Iraq mosque blasts kill 21


At least 21 people, including a child, were killed in three attacks against Shiites in Baghdad yesterday as Iraq's majority community began a religious mourning period that last year saw the bloodiest attacks since the war.

In the deadliest blast, 17 people died and 23 were wounded when a suicide bomber wearing an explosives belt blew himself up in a Shiite mosque in the southern Baghdad district of Dura.

Extremist Sunni Arab insurgents have pledged to target the country's Shiite majority which swept to victory in the Jan. 30 elections and is set to take power for the first time in the country's history.

"The attack was carried out by a suicide bomber wearing an explosives belt at the Kazimain mosque in Abu Dishr near Dura," a police officer said.

"I had just begun Friday prayers when an enormous explosion rocked the building," said the mosque's imam, Sheikh Malek Kinani.

Twin suicide bombers killed at least one person at the Ali al-Baya mosque, another Shiite place of worship in western Baghdad, as worshippers were about to leave weekly Friday prayers, hospital and police sources said.

In the third blast, three people, including a child, were killed and five wounded when a mortar shell apparently targeting a police station landed outside a cafe in northwest Baghdad's Shula district.

Last week, another anti-Shiite bomb attack on a mosque before Friday prayers killed 14 people in the town of Balad Ruz, northeast of Baghdad.

Shiites are marking Tasua, the first of two days of mourning for the revered Imam Hussein which will culminate on Saturday with the religious festival of Ashura.

Hussein, grandson of the Prophet Mohammed and the third Imam in Shiite Islam, was killed in 680 AD during the battle of Karbala.

Meanwhile, two Indonesian journalists are missing in Iraq and a witness reported seeing them stopped by armed men, Indonesia's foreign ministry said yesterday, but declined to say if the men were abducted.

The reporters were working for Indonesia's Metro TV, a 24-hour cable network, and went missing Tuesday. A witness said he saw their car stopped near the Iraqi town of Ramadi by armed men in Iraqi military uniforms, ministry spokesman Marty Natalegawa said.

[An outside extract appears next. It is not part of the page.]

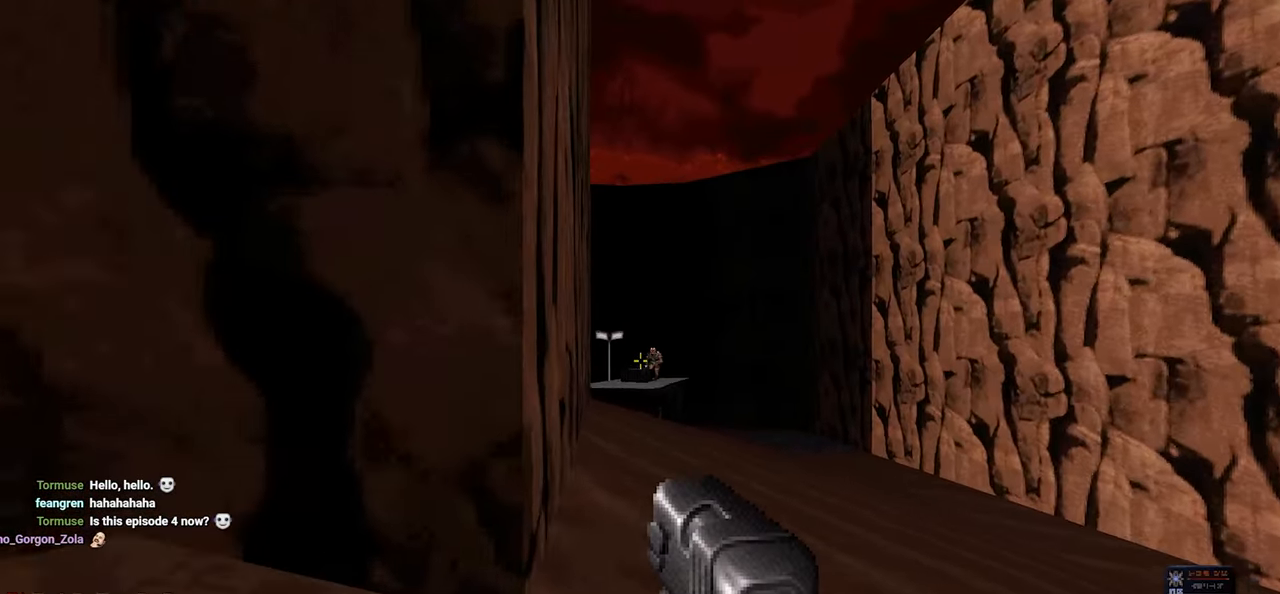
{"keys": [], "mouse": [], "mouse_move": "up", "events": []}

The government is sending a team to Iraq to seek additional information, he said.

Ramadi, about 110km west of Baghdad, has been a center of insurgent activity in Iraq and the scene of frequent clashes between US forces, their Iraqi allies and militants.

"The car, driver and the two journalists have been taken to an unknown location. However, I will not use the word abduction yet," he told reporters.

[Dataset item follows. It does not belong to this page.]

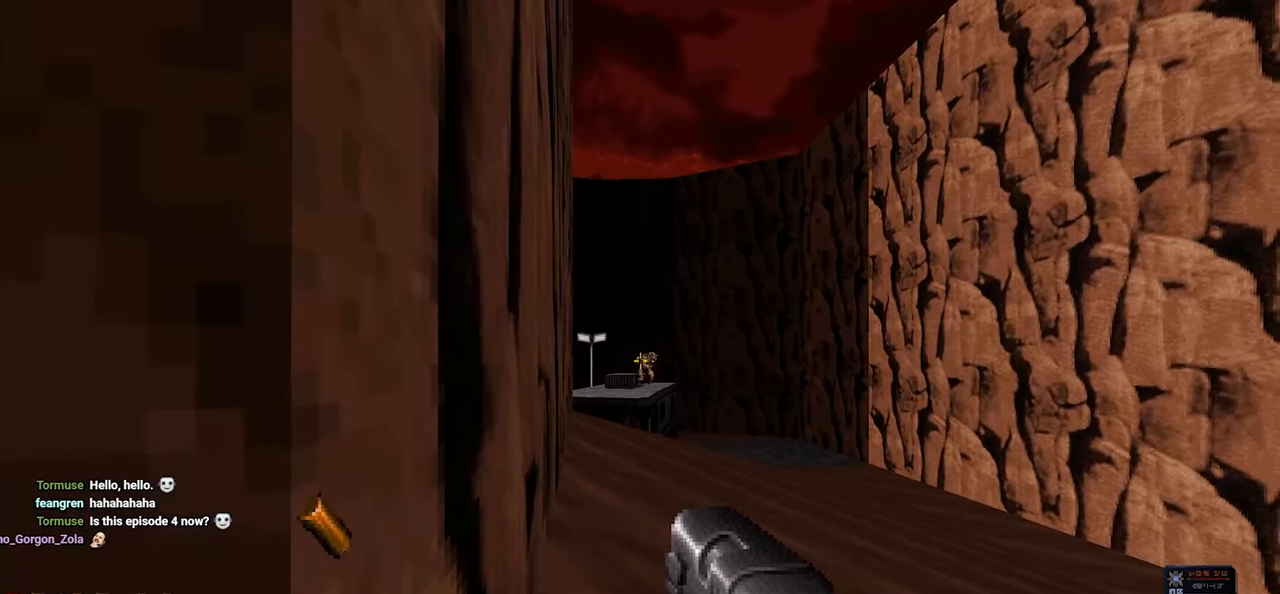
{"keys": [], "mouse": [], "mouse_move": "still", "events": []}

"We are trying to ascertain the whereabouts of these two reporters and establish contact with them," he said. "It was reported that the people who stopped them were wearing Iraqi military uniforms."

The Al-Arabiya television station, the Arabic-language satellite network, reported that the two journalists had been kidnapped but did not provide any further details.

Sasha Yusharyahya, a spokeswoman for Metro TV, identified the female reporter as Meutya Hafid and the cameraman as Budianto. She said the station last had contact with the pair on Tuesday afternoon and was working with the foreign ministry to learn their fate.